PV-EASY: a strict fairness guaranteed and prediction enabled scheduler in parallel job scheduling

  • Authors:
  • Yulai Yuan;Guangwen Yang;Yongwei Wu;Weimin Zheng

  • Affiliations:
  • Tsinghua University, Beijing, China;Tsinghua University, Beijing, China;Tsinghua University, Beijing, China;Tsinghua University, Beijing, China

  • Venue:
  • Proceedings of the 19th ACM International Symposium on High Performance Distributed Computing
  • Year:
  • 2010

Quantified Score

Hi-index 0.00

Visualization

Abstract

As the most widely used parallel job scheduling strategy in production schedulers, EASY has achieved great success, not only because it can balance fairness and performance, but also because it is universally applicable to most HPC systems. However, unfairness still exists in EASY. For real workloads used in this work, our simulation shows that a blocked job can be delayed by later jobs for more than 90 hours. In addition, EASY cannot directly employ parallel job runtime prediction techniques, because this would lead to a serious situation called reservation violation. In this paper, we aim at guaranteeing strict fairness (no job is delayed by any jobs of lower priority) while achieving attractive performance, and employing prediction without causing reservation violation in parallel job scheduling. We propose two novel strategies, shadow load preemption (SLP) and venture backfilling (VB), which are together integrated into EASY to construct a preemptive venture EASY backfilling (PV-EASY) strategy.
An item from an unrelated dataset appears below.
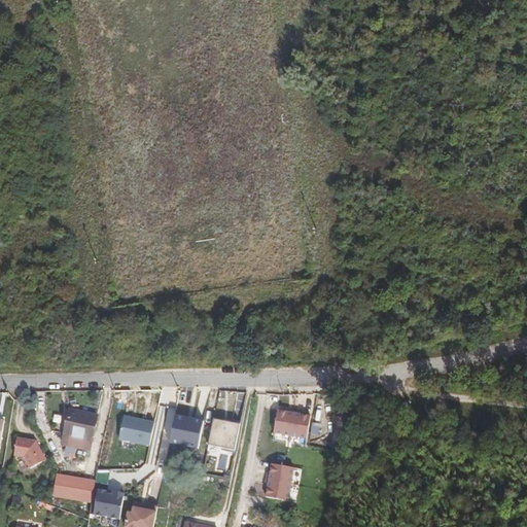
[(65,441),(94,445),(98,411),(69,406),(65,441)]
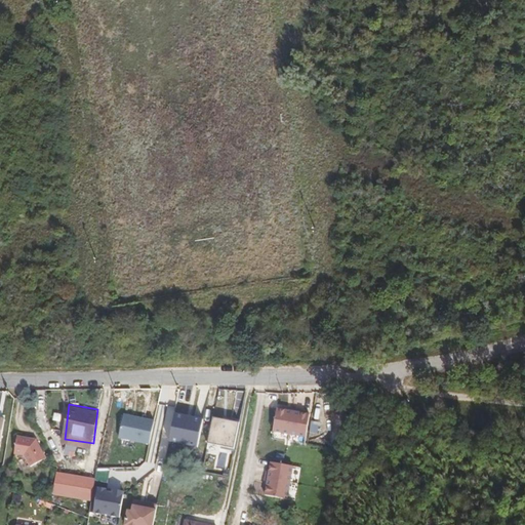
[(275,431),(308,436),(311,413),(278,408),(275,431)]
Experimental results on three workloads of real HPC systems demonstrate that: First, PV-EASY guarantees strict fairness, in addition to avoiding reservation violation when employing job runtime prediction techniques in scheduling; Second, PV-EASY achieves the same performance as EASY, and outperforms prediction employed EASY; Third, the preemption in PV-EASY is not resource costly and simple enough to be implemented in all HPC systems where EASY works. These advantages make PV-EASY more attractive than EASY in parallel job scheduling, both from academic and industry perspectives.